What's wrong with the national curriculum?

March 6, 2010

On February 25, federal education minister Julia Gillard announced the release of the new national curriculum. She sounded like a consultant for a private education firm, yet at the same time revealed her utter ignorance of education in this country.

Her speech outlined her vision of educational neoliberalism, focusing on the next steps in the government's agenda to corporatise education and attack teachers' unions.

She said a draft for a national curriculum "in the first four subjects — maths, English, science and history" would be released on March 1. There is nothing inherently problematic with the idea of a national curriculum. Indeed, the idea makes a lot of sense.

But as with most of the Labor government's initiatives as part of its "education revolution" — such as league tables, performance pay for teachers, national testing — the ideological motivation behind it means it is full of problems.

It is increasingly clear that Labor is pursuing the failed "New York model" of education. The model is neoliberal — corporatising the public education system and running schools as businesses rather than supportive, educational communities. The educational content in such a system focuses on preparing students for work, rather than educating and developing full human beings.

So how does the new national curriculum fit into this schema?

Gillard told the National Press Club she believed "every child is entitled to a world class education, regardless of their background or their family circumstances. And for far too long we have let children down."

She failed to mention that wherever league tables have been introduced, they have led to further educational and socio-economic polarisation and inequality — far from educational opportunity for people of all backgrounds and circumstances.

New South Wales Teachers' Federation (NSWTF) president Bob Lipscombe responded on the union's website: "Listening to [Gillard] … one could be forgiven for thinking that nothing much of value happened in our schools before her arrival on the scene.

"At times, it has even sounded like Australia has a third-rate education system, rather than one that, by international measures, ranks among the best in the world."

Apart from the agenda behind it, the other main problem with the national curriculum is how it is being introduced.

A March 1 statement from the federation said: "Teachers are disappointed that the National Curriculum … has been developed without genuine consultation with the teaching profession. Teachers, who are trained and experienced in development and implementation of curriculum, have been sidelined.

Similarly, the schedule for its implementation will make it difficult for teachers to have meaningful input: the consultation period is to finish by the end of May.

Despite her "passion about the future of Australian schooling" and her apparent concern for quality teaching, Gillard's proposed schedule to implement the national curriculum by 2011 shows her ignorance about the way schooling takes place and teachers work.
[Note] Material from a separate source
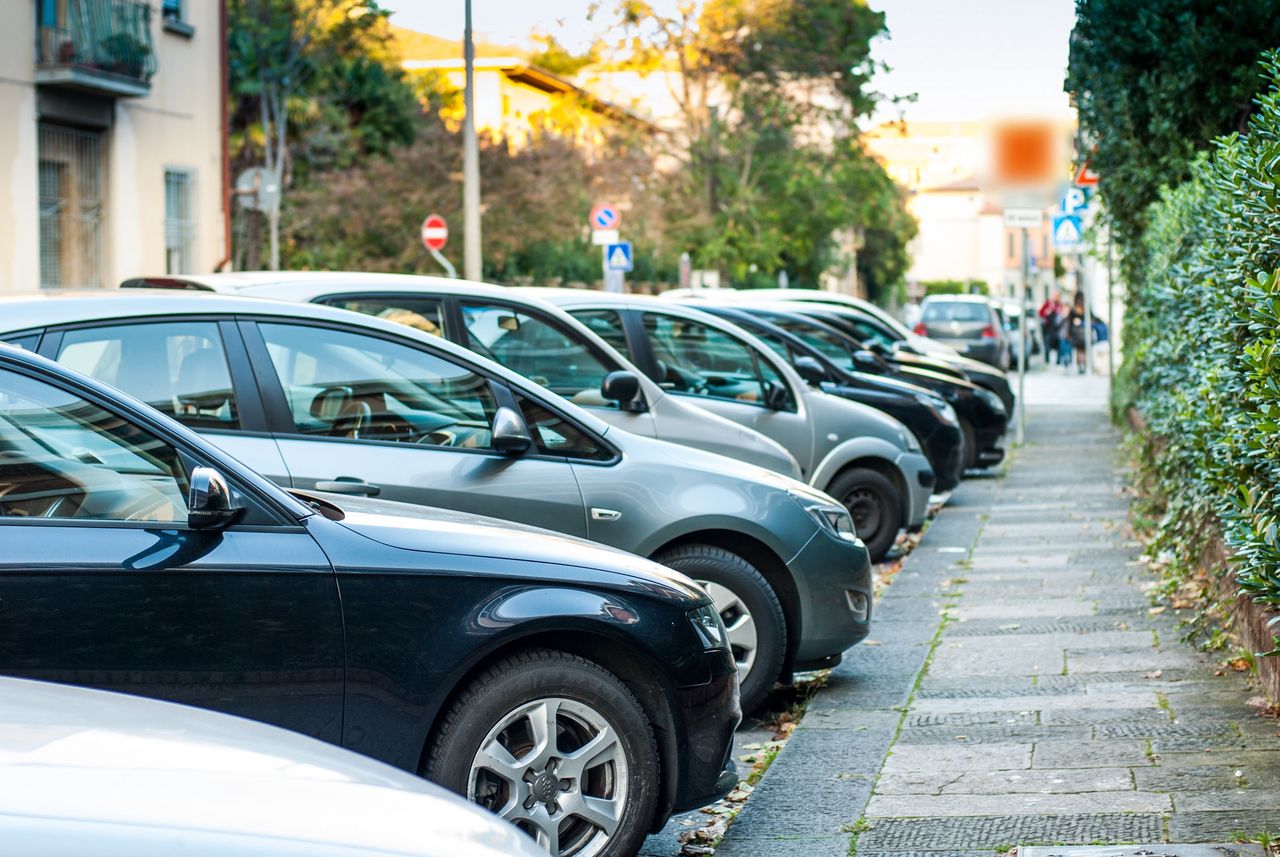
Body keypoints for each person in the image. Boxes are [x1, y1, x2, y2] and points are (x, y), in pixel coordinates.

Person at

The final documents will only become available in August or September at the earliest, which means there will not be adequate time for teachers to develop the new programs and resources that will be needed to deliver the new curriculum by the beginning of the 2011 school year.

So much for the promotion of quality teaching and education.

[Pat Donohoe is a councillor of the NSWTF, secretary of Canterbury-Bankstown Teachers Association and a Socialist Alliance activist.]